Demonstration of the Hwarang teul (form) in the intro video for Tekken 3


Demonstration of the Hwarang teul (form) by Master Hwang Su-il, a motion actor for the Tekken character Hwoarang



 Demonstration of the Hwarang teul (form) by Joel Denis, a Canadian Taekwondo instructor


It was mentioned earlier that motion capture technology is also used to monitor the form of sports athletes. Indeed, both Master Hwang and Instructor Kataoka reflected that their motion capture performances showed aspects of their own movements that require improvement. Through motion capture, it is rather simple and easy to convert a motion actor’s movements into data so that a specific game character can emulate any martial arts techniques. The biggest difference between game and reality would be the process of translating movements into a video game which includes the developers’ imagination.

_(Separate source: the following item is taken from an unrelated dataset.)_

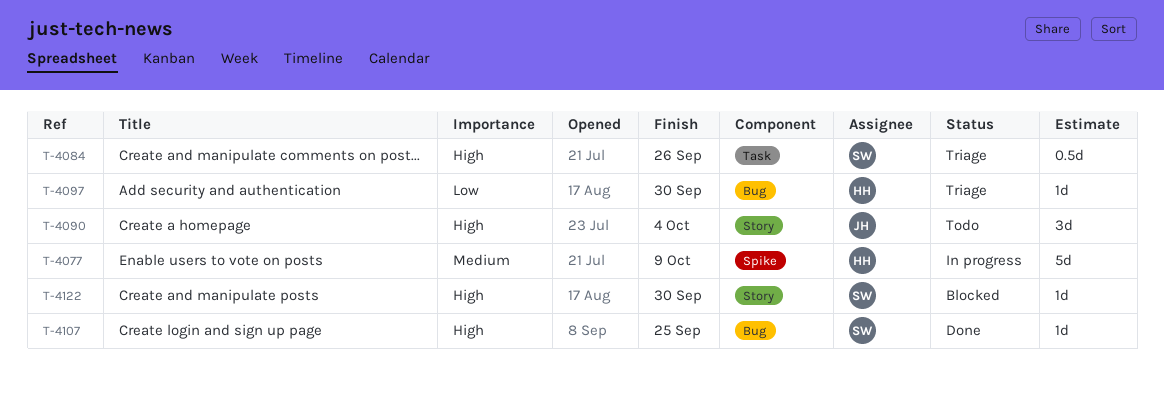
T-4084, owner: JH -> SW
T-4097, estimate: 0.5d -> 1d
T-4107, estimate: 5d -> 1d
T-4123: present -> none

As an aside, the aforementioned game director Harada Katsuhiro once remarked on the difference between American and Japanese game developers. To enhance the realism of the fighting games, his American counterparts tend to apply the original movements of motion actors directly into games. Harada, however, saw the purpose of motion capture for fighting games to be different from other sports games such as soccer and baseball, which seek to depict human movements as closely to reality as possible.

 

*In ITF taekwondo, a ranking system is conferred, where 1st to 3rd dan practitioners are referred to as assistant instructors, 4th to 6th dan are instructors, 7th to 8th dan are masters, and 9th dan are grandmasters, with each rank wearing a different uniform (from color belts to instructors, in particular).

 

**ITF taekwondo differs significantly from WT taekwondo with regard to the terminology, with Teul (form) being a demonstrative example. Teul in ITF Taekwondo correspond to Poomsae in WT taekwondo. Unlike the WT terminology of Taegeuk, Goryeo, and Geumgang, there are 24 Teul in ITF taekwondo that each refer to figures from Korean history, such as Dangun, Hwarang, Chungmu, Gyebaek, Yeongae, Yusin, and Gwanggae, with the name of each Teul reflecting the meaning of the Teul.


※ Views in this writing are the author's own.